Opinion
July 6, 1965
Arnold Schwartz for Cherry-Burrell Corp., petitioner.
Barandes, Barandes, Moss Emmett ( Gerald Barandes of counsel), for American Can Company, petitioner.
Heiko Bush ( Harold B. Lawrence and Neil J. Moritt of counsel), for Beverly Electric Corp., petitioner.
Levin Weintraub for Colonial Farms, Inc., respondent.
Leo A. Larkin, Corporation Counsel, for Director of Finance of City of New York.
This is an application by Cherry-Burrell Corp. and American Can. Co. pursuant to CPLR 2606 (subd. 2) to require the Director of Finance of the City of New York to pay over to the Sheriff of the City of New York, Queens County, for the benefit of the judgment creditors of Colonial Farms, Inc., the moneys held by said Director pursuant to an order of this court dated January 4, 1965. By separate application, Beverly Electric Corp. requests that the Director of Finance be directed to satisfy its judgment against Colonial Farms, Inc.
By an order dated January 21, 1964 a receiver was appointed in supplementary proceedings to satisfy the judgment of Citrus Bowl, Inc., against Colonial Farms, Inc., for $15,633.60. Said receiver collected approximately $25,000 and moved to be discharged. Several other judgment creditors appeared on that motion and requested that they be paid whatever moneys remained after the satisfaction of the judgment of Citrus Bowl, Inc., and the discharge of the receiver. The United States claimed that, pursuant to section 191 of title 31 of the United States Code, its tax liens should be paid prior to all claims against Colonial Farms, Inc., other than the claim of Citrus Bowl, Inc. The receiver stated that his receivership had been extended for the benefit of Dairy Conveyor Corp., another judgment creditor.
By a decision dated November 6, 1964 this court directed that the judgment of Citrus Bowl, Inc., be satisfied, the expenses of the receivership be paid and the receiver be discharged. The court further directed that the moneys remaining be held by the Dirctor of Finance "subject to the further order of this court upon the application of any interested party who may claim said sum."
The sole issue to be determined in these applications is the priority of payment of the several creditors of Colonial Farms, Inc.
Where a receiver has been appointed for the benefit of a judgment creditor and acquires more funds than are necessary to satisfy the judgment, the excess should be returned to the judgment debtor. (CPLR 5234, subd. [a]; Matter of Kohlman v. Alexander, 1 A.D.2d 334, affd. 4 N.Y.2d 823.) Colonial Farms, Inc., does not seek the return of the moneys but requests that it be used to satisfy outstanding claims and contends that the tax liens of the United States are entitled to priority.

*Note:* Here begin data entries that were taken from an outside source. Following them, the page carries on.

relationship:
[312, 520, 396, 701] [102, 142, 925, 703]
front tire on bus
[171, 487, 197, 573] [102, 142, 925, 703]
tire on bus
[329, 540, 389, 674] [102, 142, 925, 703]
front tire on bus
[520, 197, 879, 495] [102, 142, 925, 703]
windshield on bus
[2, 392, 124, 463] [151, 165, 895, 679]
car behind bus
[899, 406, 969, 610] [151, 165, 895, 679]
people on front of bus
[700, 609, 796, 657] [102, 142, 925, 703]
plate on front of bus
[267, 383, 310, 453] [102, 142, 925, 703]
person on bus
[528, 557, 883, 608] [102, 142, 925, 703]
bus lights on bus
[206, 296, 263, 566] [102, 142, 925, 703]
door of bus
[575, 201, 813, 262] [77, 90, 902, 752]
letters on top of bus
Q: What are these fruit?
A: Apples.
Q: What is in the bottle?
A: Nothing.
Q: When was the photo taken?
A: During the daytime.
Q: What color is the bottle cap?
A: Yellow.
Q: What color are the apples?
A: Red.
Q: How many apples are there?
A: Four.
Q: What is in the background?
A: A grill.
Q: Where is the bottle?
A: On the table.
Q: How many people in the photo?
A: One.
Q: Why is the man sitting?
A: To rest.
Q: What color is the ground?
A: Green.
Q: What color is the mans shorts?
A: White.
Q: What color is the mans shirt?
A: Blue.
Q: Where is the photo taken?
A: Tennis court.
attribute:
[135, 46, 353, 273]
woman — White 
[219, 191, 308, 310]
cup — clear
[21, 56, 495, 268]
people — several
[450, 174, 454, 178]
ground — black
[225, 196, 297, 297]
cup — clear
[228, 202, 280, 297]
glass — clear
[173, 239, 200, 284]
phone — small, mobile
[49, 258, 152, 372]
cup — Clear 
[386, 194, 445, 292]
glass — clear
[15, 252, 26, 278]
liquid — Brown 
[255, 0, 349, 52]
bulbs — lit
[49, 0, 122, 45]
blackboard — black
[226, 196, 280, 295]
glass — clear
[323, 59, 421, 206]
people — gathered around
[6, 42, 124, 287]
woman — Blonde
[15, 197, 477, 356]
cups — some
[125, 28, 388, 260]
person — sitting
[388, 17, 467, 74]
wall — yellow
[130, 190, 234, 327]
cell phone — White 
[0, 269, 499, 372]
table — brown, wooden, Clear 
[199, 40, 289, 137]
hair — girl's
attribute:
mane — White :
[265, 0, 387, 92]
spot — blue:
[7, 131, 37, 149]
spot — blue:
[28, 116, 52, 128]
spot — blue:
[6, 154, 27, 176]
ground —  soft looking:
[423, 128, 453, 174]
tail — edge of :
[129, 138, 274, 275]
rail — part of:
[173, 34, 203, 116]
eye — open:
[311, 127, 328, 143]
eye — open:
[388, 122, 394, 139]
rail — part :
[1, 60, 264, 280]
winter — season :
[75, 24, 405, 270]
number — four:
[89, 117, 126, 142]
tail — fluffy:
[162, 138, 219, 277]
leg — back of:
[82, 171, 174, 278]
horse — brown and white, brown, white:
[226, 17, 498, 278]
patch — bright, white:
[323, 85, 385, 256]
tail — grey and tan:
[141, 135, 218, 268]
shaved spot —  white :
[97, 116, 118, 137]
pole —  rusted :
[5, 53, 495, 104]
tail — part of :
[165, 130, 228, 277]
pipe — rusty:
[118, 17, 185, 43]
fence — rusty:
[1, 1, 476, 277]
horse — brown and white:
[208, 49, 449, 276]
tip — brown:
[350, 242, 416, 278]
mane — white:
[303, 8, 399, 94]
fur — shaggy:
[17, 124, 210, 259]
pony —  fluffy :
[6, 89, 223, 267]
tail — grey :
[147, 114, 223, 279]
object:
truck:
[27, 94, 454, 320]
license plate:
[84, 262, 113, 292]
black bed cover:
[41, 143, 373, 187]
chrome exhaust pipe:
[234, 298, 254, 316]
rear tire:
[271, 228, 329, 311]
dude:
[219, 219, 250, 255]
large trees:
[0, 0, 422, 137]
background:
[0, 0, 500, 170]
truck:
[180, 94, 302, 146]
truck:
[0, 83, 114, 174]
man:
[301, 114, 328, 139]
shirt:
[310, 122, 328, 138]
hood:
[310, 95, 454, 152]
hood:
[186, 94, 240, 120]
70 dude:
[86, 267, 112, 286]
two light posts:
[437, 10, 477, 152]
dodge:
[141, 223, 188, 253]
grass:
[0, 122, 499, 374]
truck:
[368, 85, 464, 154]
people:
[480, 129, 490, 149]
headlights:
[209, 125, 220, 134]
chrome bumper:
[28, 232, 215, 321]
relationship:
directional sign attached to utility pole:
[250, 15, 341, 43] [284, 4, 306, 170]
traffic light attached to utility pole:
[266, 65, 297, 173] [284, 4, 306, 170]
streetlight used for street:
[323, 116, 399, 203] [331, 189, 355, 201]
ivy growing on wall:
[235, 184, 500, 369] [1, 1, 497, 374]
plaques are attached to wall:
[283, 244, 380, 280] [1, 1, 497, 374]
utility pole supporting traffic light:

While the United States concedes that its tax liens were filed after the entry of the judgments in favor of Cherry-Burrell Corp. and American Can Co., it contends that Colonial Farms, Inc., is insolvent and, therefore, pursuant to section 191 of title 31 of the United States Code its tax liens are entitled to priority over all other claims.
Section 191 provides: "Whenever any person indebted to the United States is insolvent, or whenever the estate of any deceased debtor, in the hands of the executors or administrators, is insufficient to pay all the debts due from the deceased, the debts due to the United States shall be first satisfied; and the priority established shall extend as well to cases in which a debtor, not having sufficient property to pay all his debts, makes a voluntary assignment thereof, or in which the estate and effects of an absconding, concealed, or absent debtor are attached by process of law, as to cases in which an act of bankruptcy is committed."
The mere inability of Colonial Farms, Inc., to pay its debt is insufficient to bring the United States within the protection of that section. ( Jones Co. v. Foodco Realty, 318 F.2d 881.) Colonial Farms, Inc., in addition, must have committed one of the other acts specified in section 191. ( United States v. Schroeder, 204 F. Supp. 199.) It has not made a voluntary assignment and is not an absconding, concealed or absent debtor. The appointment of a limited receiver for the satisfaction of a judgment does not constitute an act of bankruptcy. ( Matter of Kohlman v. Alexander, supra.) Therefore, the United States is entitled to no greater priority than any other creditor.
With regard to the alleged extension of the receivership, no order appears in the record extending the receivership. Dairy Conveyor, Inc., is in default in appearing on these applications. Under the circumstances, the court finds that the receivership was never extended.
Accordingly, the Director of Finance shall pay over to the Sheriff of the City of New York, Queens County, all funds held pursuant to the order of this court dated January 4, 1965 for the benefit of the judgment creditors of Colonial Farms, Inc. The Sheriff shall use said moneys to satisfy the claims of the judgment creditors according to the priority specified in CPLR 5234. In all other respects the applications are denied.